TEC Talks, a virtual speaker series created in partnership with the Notre Dame Technology Ethics Center, got started last spring with seven sessions on the theme of “Misinformation and Disinformation.” This fall, seven more conversations examined different aspects of “Technology and Power.”

Many thanks to our friends at ThinkND for distributing these first two TEC Talks series through their website, where you can find videos of the events. Audio of the sessions is also available through the ThinkND podcast.

Series 1: Misinformation and Disinformation

Series 2: Technology and Power

Inaugural Event: “Ethics in Action” Panel

According to the UN Secretary General's Roadmap on Digital Cooperation, there are more than 160 distinct organizational, national, and international sets of AI ethics and governance principles worldwide, and even more related to technology ethics more generally.

This April panel convened a group of experts from across academia, industry, standards-setting bodies, the public sector, and civil society to share their perspectives on translating these frameworks, principles, and guidelines into action.

Read the Recap

Renieris Testimony for the U.S. House of Representatives Financial Services Committee

On Friday, July 16, Renieris testified before the U.S. House of Representatives Financial Services Committee’s Task Force on Artificial Intelligence in a virtual hearing titled “I Am Who I Say I Am: Verifying Identity While Preserving Privacy in the Digital Age.”

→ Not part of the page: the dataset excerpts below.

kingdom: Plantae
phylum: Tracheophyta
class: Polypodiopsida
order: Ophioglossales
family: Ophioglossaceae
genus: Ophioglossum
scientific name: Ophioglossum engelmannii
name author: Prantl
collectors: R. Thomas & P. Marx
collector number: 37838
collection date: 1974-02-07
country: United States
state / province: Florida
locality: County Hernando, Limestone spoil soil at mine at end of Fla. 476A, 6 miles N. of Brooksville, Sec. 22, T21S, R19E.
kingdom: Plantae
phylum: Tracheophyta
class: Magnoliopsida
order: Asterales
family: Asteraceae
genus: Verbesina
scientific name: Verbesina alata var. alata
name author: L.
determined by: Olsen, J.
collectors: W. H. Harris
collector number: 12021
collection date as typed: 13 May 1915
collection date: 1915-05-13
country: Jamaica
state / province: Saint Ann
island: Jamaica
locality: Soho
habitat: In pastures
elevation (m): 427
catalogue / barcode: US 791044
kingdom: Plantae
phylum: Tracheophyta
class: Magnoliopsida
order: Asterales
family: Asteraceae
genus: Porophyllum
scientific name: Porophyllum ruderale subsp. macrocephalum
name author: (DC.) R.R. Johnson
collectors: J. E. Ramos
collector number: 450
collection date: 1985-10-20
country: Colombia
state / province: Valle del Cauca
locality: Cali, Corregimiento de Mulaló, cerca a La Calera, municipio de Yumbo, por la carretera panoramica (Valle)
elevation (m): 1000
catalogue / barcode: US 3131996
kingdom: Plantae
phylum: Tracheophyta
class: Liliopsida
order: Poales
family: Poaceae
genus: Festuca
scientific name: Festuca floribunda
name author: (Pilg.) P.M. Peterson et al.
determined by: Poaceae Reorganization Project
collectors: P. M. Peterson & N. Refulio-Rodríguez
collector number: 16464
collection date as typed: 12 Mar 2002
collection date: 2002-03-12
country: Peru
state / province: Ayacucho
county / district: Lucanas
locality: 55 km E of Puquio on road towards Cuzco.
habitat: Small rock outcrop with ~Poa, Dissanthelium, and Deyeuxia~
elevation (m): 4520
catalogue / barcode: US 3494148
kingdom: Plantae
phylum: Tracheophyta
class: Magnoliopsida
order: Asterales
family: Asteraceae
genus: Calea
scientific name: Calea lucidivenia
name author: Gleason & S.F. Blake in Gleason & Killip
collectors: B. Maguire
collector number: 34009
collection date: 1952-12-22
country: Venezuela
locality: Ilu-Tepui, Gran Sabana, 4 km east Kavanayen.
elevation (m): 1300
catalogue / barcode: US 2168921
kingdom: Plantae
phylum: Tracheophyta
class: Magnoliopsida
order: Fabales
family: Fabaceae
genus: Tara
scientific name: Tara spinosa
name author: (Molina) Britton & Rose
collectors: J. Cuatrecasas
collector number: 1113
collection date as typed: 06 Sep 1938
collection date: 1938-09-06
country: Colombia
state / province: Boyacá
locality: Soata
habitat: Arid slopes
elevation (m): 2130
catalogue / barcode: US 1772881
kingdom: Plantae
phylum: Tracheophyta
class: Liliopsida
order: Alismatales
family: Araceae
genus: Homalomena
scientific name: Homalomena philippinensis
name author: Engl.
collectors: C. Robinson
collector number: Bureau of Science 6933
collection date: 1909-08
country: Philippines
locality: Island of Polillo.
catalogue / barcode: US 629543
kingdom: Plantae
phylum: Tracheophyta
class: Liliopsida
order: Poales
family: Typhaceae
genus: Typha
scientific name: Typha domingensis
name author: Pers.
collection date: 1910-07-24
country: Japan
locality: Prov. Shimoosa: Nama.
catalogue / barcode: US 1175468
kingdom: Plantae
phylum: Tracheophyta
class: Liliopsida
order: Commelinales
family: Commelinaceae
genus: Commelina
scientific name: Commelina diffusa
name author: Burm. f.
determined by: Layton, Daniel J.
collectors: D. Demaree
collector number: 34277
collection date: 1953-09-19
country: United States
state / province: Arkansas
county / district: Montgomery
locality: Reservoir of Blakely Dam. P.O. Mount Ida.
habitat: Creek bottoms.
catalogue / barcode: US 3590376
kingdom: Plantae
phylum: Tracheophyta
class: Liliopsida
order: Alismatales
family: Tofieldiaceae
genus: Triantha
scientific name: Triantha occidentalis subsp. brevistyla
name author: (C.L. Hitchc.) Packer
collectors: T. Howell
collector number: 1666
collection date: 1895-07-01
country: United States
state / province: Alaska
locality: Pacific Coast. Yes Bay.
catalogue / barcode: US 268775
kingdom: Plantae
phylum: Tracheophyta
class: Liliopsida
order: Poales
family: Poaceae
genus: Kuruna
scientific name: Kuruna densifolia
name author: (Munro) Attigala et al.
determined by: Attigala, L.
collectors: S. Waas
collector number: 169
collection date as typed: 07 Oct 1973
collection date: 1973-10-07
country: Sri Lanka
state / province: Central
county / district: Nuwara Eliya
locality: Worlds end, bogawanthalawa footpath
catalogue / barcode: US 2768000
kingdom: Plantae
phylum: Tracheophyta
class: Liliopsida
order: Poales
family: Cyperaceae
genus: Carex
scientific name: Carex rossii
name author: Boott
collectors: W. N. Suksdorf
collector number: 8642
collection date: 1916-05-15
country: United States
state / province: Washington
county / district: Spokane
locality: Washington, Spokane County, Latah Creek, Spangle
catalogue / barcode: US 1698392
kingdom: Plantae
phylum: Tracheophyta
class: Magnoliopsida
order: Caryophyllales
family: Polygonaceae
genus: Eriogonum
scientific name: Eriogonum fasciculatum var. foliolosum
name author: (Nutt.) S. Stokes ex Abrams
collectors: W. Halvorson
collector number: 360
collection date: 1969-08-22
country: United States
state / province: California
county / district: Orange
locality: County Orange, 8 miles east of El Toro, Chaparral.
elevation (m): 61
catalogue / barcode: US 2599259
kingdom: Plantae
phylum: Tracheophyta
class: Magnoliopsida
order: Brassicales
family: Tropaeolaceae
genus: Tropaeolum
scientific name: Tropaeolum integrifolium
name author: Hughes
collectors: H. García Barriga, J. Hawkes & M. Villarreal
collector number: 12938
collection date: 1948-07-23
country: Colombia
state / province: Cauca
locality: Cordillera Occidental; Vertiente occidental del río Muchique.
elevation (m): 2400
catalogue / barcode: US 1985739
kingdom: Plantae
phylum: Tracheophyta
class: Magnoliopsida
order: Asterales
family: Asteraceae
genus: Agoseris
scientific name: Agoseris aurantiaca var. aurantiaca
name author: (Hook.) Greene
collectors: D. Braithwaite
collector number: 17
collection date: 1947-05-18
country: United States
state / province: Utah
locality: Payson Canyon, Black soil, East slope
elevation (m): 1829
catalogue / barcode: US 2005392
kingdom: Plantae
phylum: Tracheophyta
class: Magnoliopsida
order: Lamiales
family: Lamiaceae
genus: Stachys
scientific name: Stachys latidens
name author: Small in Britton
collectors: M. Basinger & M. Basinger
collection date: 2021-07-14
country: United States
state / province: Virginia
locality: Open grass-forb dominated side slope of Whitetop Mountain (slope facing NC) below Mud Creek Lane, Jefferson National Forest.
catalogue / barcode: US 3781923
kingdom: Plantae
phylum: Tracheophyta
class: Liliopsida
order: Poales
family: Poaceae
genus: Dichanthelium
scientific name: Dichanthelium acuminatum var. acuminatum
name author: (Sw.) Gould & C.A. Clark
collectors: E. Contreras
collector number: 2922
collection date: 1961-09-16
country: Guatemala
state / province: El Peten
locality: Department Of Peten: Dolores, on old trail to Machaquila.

The hearing concerned the future of digital identity frameworks in the United States; the development of secure, reliable, and interoperable digital identity solutions that minimize fraud and identity theft while respecting individual privacy and security; and the proposed Improving Digital Identity Act of 2020, a bipartisan bill seeking to set government-wide policy to modernize U.S. digital identity infrastructure.

Read the Story

Call for Proposals

This fall, the lab released an inaugural call for proposals with the aim of funding practical and applied interdisciplinary projects focused on six core themes: 

  • Scale: Projects that address the limits of networked technologies; the risks of large data models; frameworks for mitigating systemic risks; or methods for scaling safely and responsibly
  • Automation: Projects that address how we preserve autonomy in the face of automation; the risks of automated processing/algorithmic decision-making; or how to revive and apply the right to the freedom of thought to digital technologies
  • Identification: Projects that address how to design ethical digital ID schemes; the ethics of reputational or scoring systems; ethical frameworks for the use of biometrics; or the ethics of immunity certificates/passports
  • Prediction: Projects that address the ethical limits of prediction; ethical frameworks for the use of predictive technologies; policy guidance for accountability and recourse with respect to predictions and predictive technologies
  • Persuasion: Projects that examine when it’s acceptable or unacceptable to nudge or persuade; the line between persuasion and manipulation; how to design ethical frameworks for neurotechnologies; or the role of design and defaults to avoid dark patterns and the like
  • Adoption: Projects that address how to design ethical frameworks for procurement; establish guardrails for public-private collaborations; develop governance models and oversight

The call for proposals generated more than 100 submissions from every continent but Antarctica, with North America (46), Africa (28), and Europe (19) leading the way. Awards will be announced in late January 2022.